Administracja prezydenta Donalda Trumpa poinformowała o utrzymaniu stanu wyjątkowego, który został wprowadzony przez ekipę Joe Bidena w związku z ocenianymi jako szkodliwe działaniami rządu w Moskwie. Oznacza to przedłużenie o rok obowiązujących sankcji wymierzonych w Federację Rosyjską.
Oficjalne zawiadomienie w tej sprawie znalazło się w publikacji rządu "Federal Register" (Rejestr Federalny). Dokument odwołuje się do rozporządzeń wykonawczych wydanych przez byłego prezydenta Joe Bidena w latach 2021 oraz 2022.
Demokrata zadeklarował stan wyjątkowy na mocy ustawy o międzynarodowych nadzwyczajnych uprawnieniach gospodarczych (International Emergency Economic Powers Act).
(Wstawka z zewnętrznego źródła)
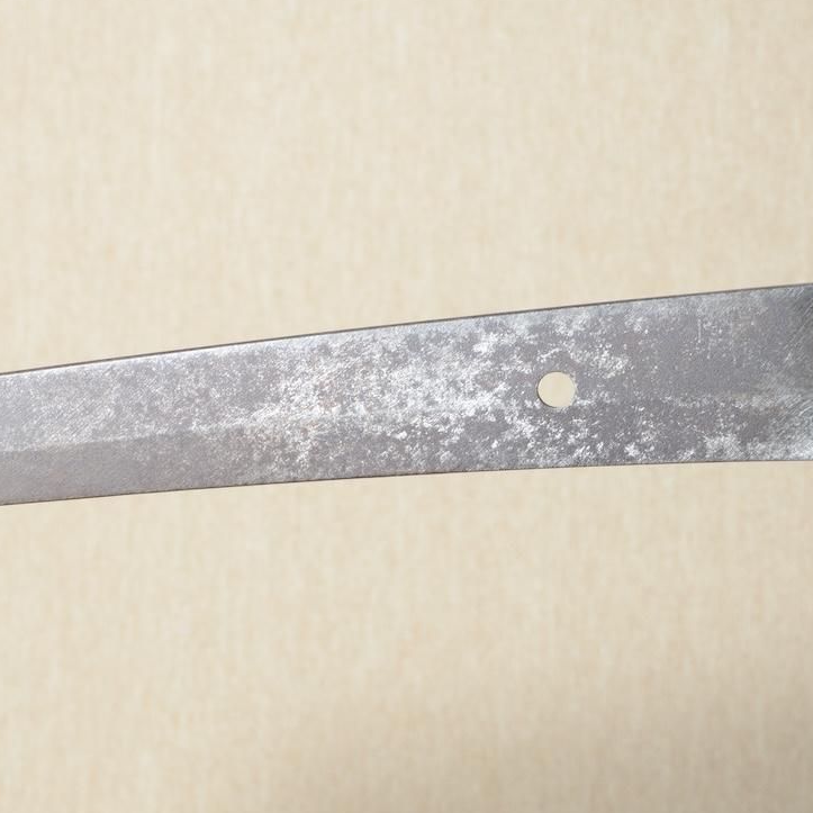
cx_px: 350
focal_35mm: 143
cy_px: 372
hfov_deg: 12.2
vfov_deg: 12.2
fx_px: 3800
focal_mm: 58
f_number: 11
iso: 400
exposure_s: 1/2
Działanie to stanowiło reakcję na "niezwykłe i nadzwyczajne zagrożenie dla bezpieczeństwa narodowego, polityki zagranicznej i gospodarki Stanów Zjednoczonych". Było odpowiedzią na "szkodliwe działania zagraniczne rządu Federacji Rosyjskiej".
Do działań tych zaliczono ingerowanie w demokratyczne procesy wyborcze, przeprowadzanie ataków cybernetycznych wymierzonych w Amerykę i ich sojuszników, stosowanie korupcji w celu wywierania wpływu na rządy innych państw oraz ataki na osoby o odmiennych poglądach i przedstawicieli mediów. Wśród innych zarzutów znalazły się m.in. podważanie bezpieczeństwa w krajach i regionach mających istotne znaczenie dla bezpieczeństwa narodowego USA, a także naruszanie norm prawa międzynarodowego, w tym zasady integralności terytorialnej suwerennych państw.
Trump przedłuża sankcje na Rosję
"Sytuacja ta przez cały czas stanowi niezwykłe i nadzwyczajne zagrożenie dla bezpieczeństwa narodowego, polityki zagranicznej i gospodarki Stanów Zjednoczonych" - podkreślono w opublikowanym dokumencie. Uzasadnia to utrzymanie w mocy obowiązujących środków nadzwyczajnych przez kolejny rok.
Serwis informacyjny MSN zwraca uwagę, iż dekret prezydenta Bidena o wprowadzeniu stanu wyjątkowego miał przede wszystkim na celu zablokowanie rosyjskich aktywów znajdujących się pod jurysdykcją USA oraz nałożenie sankcji ekonomicznych.
Według źródeł stacji Fox News, urzędujący prezydent miał dojść do przekonania, iż Władimir Putin celowo opóźnia zawieszenie broni w trwającym konflikcie w Ukrainie. W rezultacie administracja w Waszyngtonie rozważa zaostrzenie istniejących sankcji wobec Rosji. Sam Trump miał osobiście grozić nałożeniem tzw. wtórnych sankcji na państwa, które dokonują zakupu rosyjskiej ropy naftowej.